▸ **Extracted records**

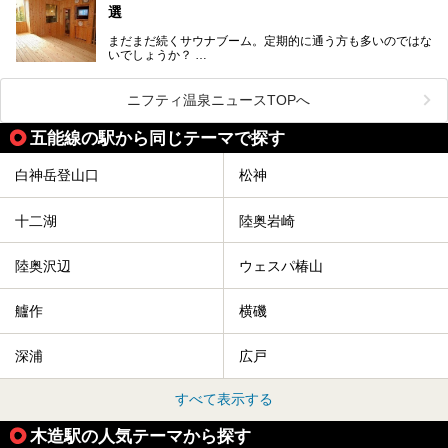
選
まだまだ続くサウナブーム。定期的に通う方も多いのではな
いでしょうか？
そこでコスパ抜群！1,000円以下でサウナを楽しめる施設を
紹介します。
ニフティ温泉ニュースTOPへ
格安でも充実の施設でサウナを楽しみませんか？
五能線の駅から同じテーマで探す
今回は青森県にある1,000円以下のおすすめサウナ施設を紹
介します！
白神岳登山口
松神
十二湖
陸奥岩崎
陸奥沢辺
ウェスパ椿山
艫作
横磯
深浦
広戸
すべて表示する
木造駅の人気テーマから探す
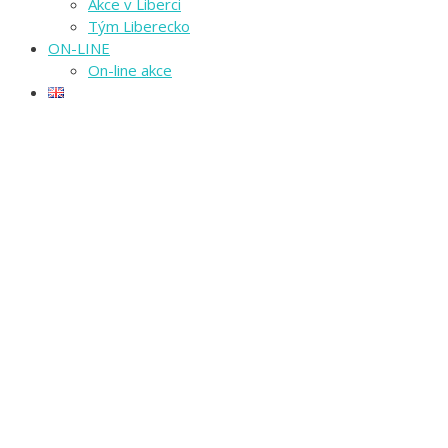
Akce v Liberci
Tým Liberecko
ON-LINE
On-line akce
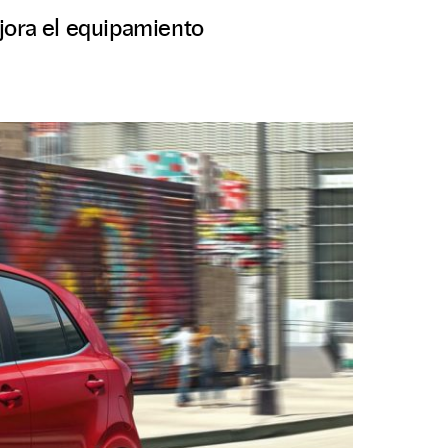
jora el equipamiento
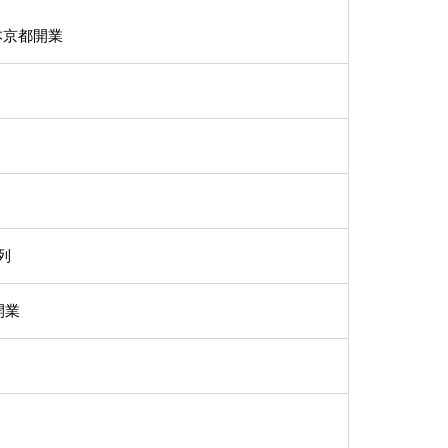
日本京都開業
系列
開業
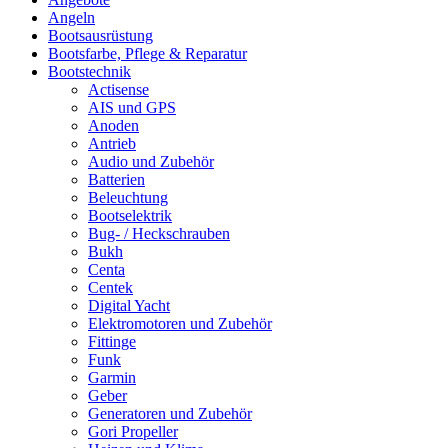
Angeln
Bootsausrüstung
Bootsfarbe, Pflege & Reparatur
Bootstechnik
Actisense
AIS und GPS
Anoden
Antrieb
Audio und Zubehör
Batterien
Beleuchtung
Bootselektrik
Bug- / Heckschrauben
Bukh
Centa
Centek
Digital Yacht
Elektromotoren und Zubehör
Fittinge
Funk
Garmin
Geber
Generatoren und Zubehör
Gori Propeller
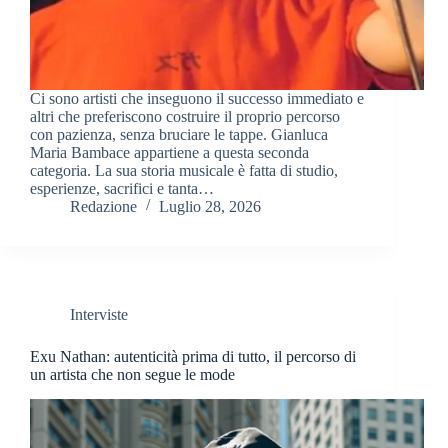
Ci sono artisti che inseguono il successo immediato e
altri che preferiscono costruire il proprio percorso
con pazienza, senza bruciare le tappe. Gianluca
Maria Bambace appartiene a questa seconda
categoria. La sua storia musicale è fatta di studio,
esperienze, sacrifici e tanta…
Redazione
Luglio 28, 2026
Interviste
Exu Nathan: autenticità prima di tutto, il percorso di
un artista che non segue le mode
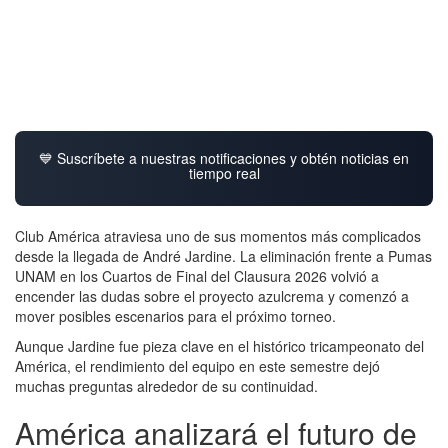
💙 Suscríbete a nuestras notificaciones y obtén noticias en
tiempo real
Club América atraviesa uno de sus momentos más complicados
desde la llegada de André Jardine. La eliminación frente a Pumas
UNAM en los Cuartos de Final del Clausura 2026 volvió a
encender las dudas sobre el proyecto azulcrema y comenzó a
mover posibles escenarios para el próximo torneo.
Aunque Jardine fue pieza clave en el histórico tricampeonato del
América, el rendimiento del equipo en este semestre dejó
muchas preguntas alrededor de su continuidad.
América analizará el futuro de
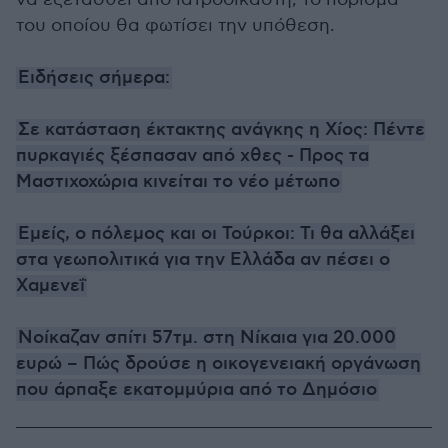
του οποίου θα φωτίσει την υπόθεση.
Ειδήσεις σήμερα:
Σε κατάσταση έκτακτης ανάγκης η Χίος: Πέντε
πυρκαγιές ξέσπασαν από χθες - Προς τα
Μαστιχοχώρια κινείται το νέο μέτωπο
Εμείς, ο πόλεμος και οι Τούρκοι: Τι θα αλλάξει
στα γεωπολιτικά για την Ελλάδα αν πέσει ο
Χαμενεΐ
Νοίκαζαν σπίτι 57τμ. στη Νίκαια για 20.000
ευρώ – Πώς δρούσε η οικογενειακή οργάνωση
που άρπαξε εκατομμύρια από το Δημόσιο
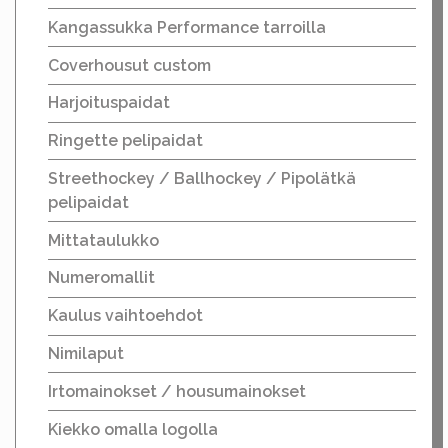
Kangassukka Performance tarroilla
Coverhousut custom
Harjoituspaidat
Ringette pelipaidat
Streethockey / Ballhockey / Pipolätkä
pelipaidat
Mittataulukko
Numeromallit
Kaulus vaihtoehdot
Nimilaput
Irtomainokset / housumainokset
Kiekko omalla logolla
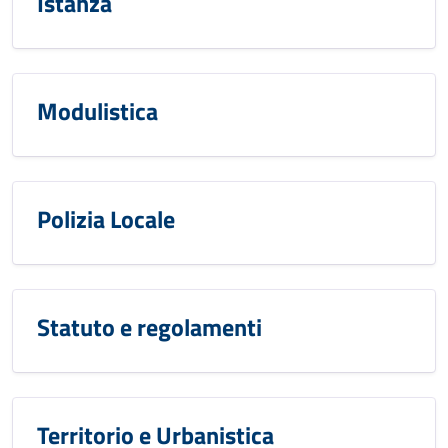
Istanza
Modulistica
Polizia Locale
Statuto e regolamenti
Territorio e Urbanistica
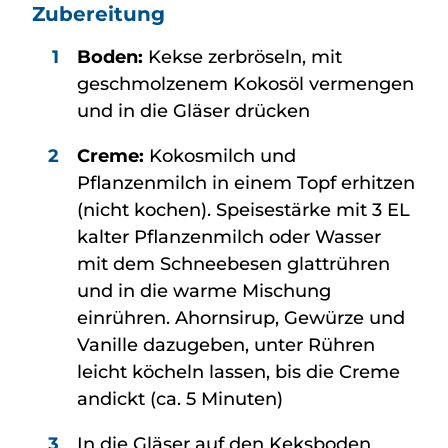
Zubereitung
Boden:
Kekse zerbröseln, mit
geschmolzenem Kokosöl vermengen
und in die Gläser drücken
Creme:
Kokosmilch und
Pflanzenmilch in einem Topf erhitzen
(nicht kochen). Speisestärke mit 3 EL
kalter Pflanzenmilch oder Wasser
mit dem Schneebesen glattrühren
und in die warme Mischung
einrühren. Ahornsirup, Gewürze und
Vanille dazugeben, unter Rühren
leicht köcheln lassen, bis die Creme
andickt (ca. 5 Minuten)
In die Gläser auf den Keksboden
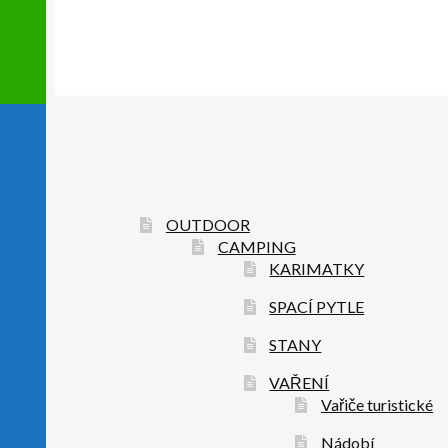
OUTDOOR
CAMPING
KARIMATKY
SPACÍ PYTLE
STANY
VAŘENÍ
Vařiče turistické
Nádobí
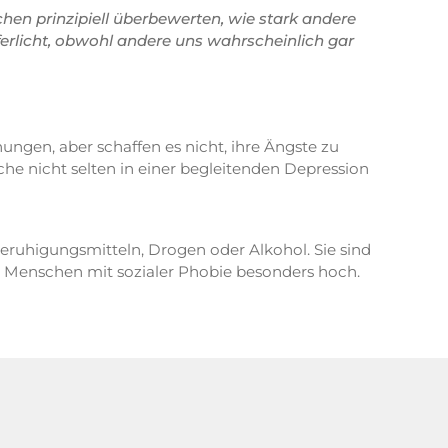
hen prinzipiell überbewerten, wie stark andere
rlicht, obwohl andere uns wahrscheinlich gar
ungen, aber schaffen es nicht, ihre Ängste zu
he nicht selten in einer begleitenden Depression
eruhigungsmitteln, Drogen oder Alkohol. Sie sind
für Menschen mit sozialer Phobie besonders hoch.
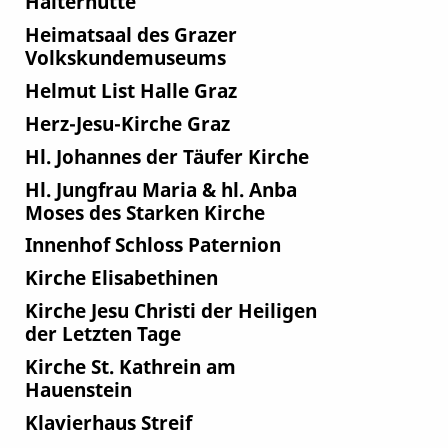
Halterhütte
Heimatsaal des Grazer
Volkskundemuseums
Helmut List Halle Graz
Herz-Jesu-Kirche Graz
Hl. Johannes der Täufer Kirche
Hl. Jungfrau Maria & hl. Anba
Moses des Starken Kirche
Innenhof Schloss Paternion
Kirche Elisabethinen
Kirche Jesu Christi der Heiligen
der Letzten Tage
Kirche St. Kathrein am
Hauenstein
Klavierhaus Streif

▸ **Brief**
Rewrite the text lines of the material above as a JSON list of strings, one string per line, with blank lines skipped. Leave the pictures out of the answer.

▸ **Written solution**
[
  "選",
  "まだまだ続くサウナブーム。定期的に通う方も多いのではな",
  "いでしょうか？",
  "そこでコスパ抜群！1,000円以下でサウナを楽しめる施設を",
  "紹介します。",
  "ニフティ温泉ニュースTOPへ",
  "格安でも充実の施設でサウナを楽しみませんか？",
  "五能線の駅から同じテーマで探す",
  "今回は青森県にある1,000円以下のおすすめサウナ施設を紹",
  "介します！",
  "白神岳登山口",
  "松神",
  "十二湖",
  "陸奥岩崎",
  "陸奥沢辺",
  "ウェスパ椿山",
  "艫作",
  "横磯",
  "深浦",
  "広戸",
  "すべて表示する",
  "木造駅の人気テーマから探す",
  "Akce v Liberci",
  "Tým Liberecko",
  "ON-LINE",
  "On-line akce",
  "jora el equipamiento",
  "日本京都開業",
  "系列",
  "開業",
  "Angeln",
  "Bootsausrüstung",
  "Bootsfarbe, Pflege & Reparatur",
  "Bootstechnik",
  "Actisense",
  "AIS und GPS",
  "Anoden",
  "Antrieb",
  "Audio und Zubehör",
  "Batterien",
  "Beleuchtung",
  "Bootselektrik",
  "Bug- / Heckschrauben",
  "Bukh",
  "Centa",
  "Centek",
  "Digital Yacht",
  "Elektromotoren und Zubehör",
  "Fittinge",
  "Funk",
  "Garmin",
  "Geber",
  "Generatoren und Zubehör",
  "Gori Propeller",
  "Ci sono artisti che inseguono il successo immediato e",
  "altri che preferiscono costruire il proprio percorso",
  "con pazienza, senza bruciare le tappe. Gianluca",
  "Maria Bambace appartiene a questa seconda",
  "categoria. La sua storia musicale è fatta di studio,",
  "esperienze, sacrifici e tanta…",
  "Redazione",
  "Luglio 28, 2026",
  "Interviste",
  "Exu Nathan: autenticità prima di tutto, il percorso di",
  "un artista che non segue le mode",
  "💙 Suscríbete a nuestras notificaciones y obtén noticias en",
  "tiempo real",
  "Club América atraviesa uno de sus momentos más complicados",
  "desde la llegada de André Jardine. La eliminación frente a Pumas",
  "UNAM en los Cuartos de Final del Clausura 2026 volvió a",
  "encender las dudas sobre el proyecto azulcrema y comenzó a",
  "mover posibles escenarios para el próximo torneo.",
  "Aunque Jardine fue pieza clave en el histórico tricampeonato del",
  "América, el rendimiento del equipo en este semestre dejó",
  "muchas preguntas alrededor de su continuidad.",
  "América analizará el futuro de",
  "του οποίου θα φωτίσει την υπόθεση.",
  "Ειδήσεις σήμερα:",
  "Σε κατάσταση έκτακτης ανάγκης η Χίος: Πέντε",
  "πυρκαγιές ξέσπασαν από χθες - Προς τα",
  "Μαστιχοχώρια κινείται το νέο μέτωπο",
  "Εμείς, ο πόλεμος και οι Τούρκοι: Τι θα αλλάξει",
  "στα γεωπολιτικά για την Ελλάδα αν πέσει ο",
  "Χαμενεΐ",
  "Νοίκαζαν σπίτι 57τμ. στη Νίκαια για 20.000",
  "ευρώ – Πώς δρούσε η οικογενειακή οργάνωση",
  "που άρπαξε εκατομμύρια από το Δημόσιο",
  "Kangassukka Performance tarroilla",
  "Coverhousut custom",
  "Harjoituspaidat",
  "Ringette pelipaidat",
  "Streethockey / Ballhockey / Pipolätkä",
  "pelipaidat",
  "Mittataulukko",
  "Numeromallit",
  "Kaulus vaihtoehdot",
  "Nimilaput",
  "Irtomainokset / housumainokset",
  "Kiekko omalla logolla",
  "Istanza",
  "Modulistica",
  "Polizia Locale",
  "Statuto e regolamenti",
  "Territorio e Urbanistica",
  "Zubereitung",
  "Boden:",
  "Kekse zerbröseln, mit",
  "geschmolzenem Kokosöl vermengen",
  "und in die Gläser drücken",
  "Creme:",
  "Kokosmilch und",
  "Pflanzenmilch in einem Topf erhitzen",
  "(nicht kochen). Speisestärke mit 3 EL",
  "kalter Pflanzenmilch oder Wasser",
  "mit dem Schneebesen glattrühren",
  "und in die warme Mischung",
  "einrühren. Ahornsirup, Gewürze und",
  "Vanille dazugeben, unter Rühren",
  "leicht köcheln lassen, bis die Creme",
  "andickt (ca. 5 Minuten)",
  "In die Gläser auf den Keksboden",
  "OUTDOOR",
  "CAMPING",
  "KARIMATKY",
  "SPACÍ PYTLE",
  "STANY",
  "VAŘENÍ",
  "Vařiče turistické",
  "Nádobí",
  "hen prinzipiell überbewerten, wie stark andere",
  "rlicht, obwohl andere uns wahrscheinlich gar",
  "ungen, aber schaffen es nicht, ihre Ängste zu",
  "he nicht selten in einer begleitenden Depression",
  "eruhigungsmitteln, Drogen oder Alkohol. Sie sind",
  "für Menschen mit sozialer Phobie besonders hoch.",
  "Halterhütte",
  "Heimatsaal des Grazer",
  "Volkskundemuseums",
  "Helmut List Halle Graz",
  "Herz-Jesu-Kirche Graz",
  "Hl. Johannes der Täufer Kirche",
  "Hl. Jungfrau Maria & hl. Anba",
  "Moses des Starken Kirche",
  "Innenhof Schloss Paternion",
  "Kirche Elisabethinen",
  "Kirche Jesu Christi der Heiligen",
  "der Letzten Tage",
  "Kirche St. Kathrein am",
  "Hauenstein",
  "Klavierhaus Streif"
]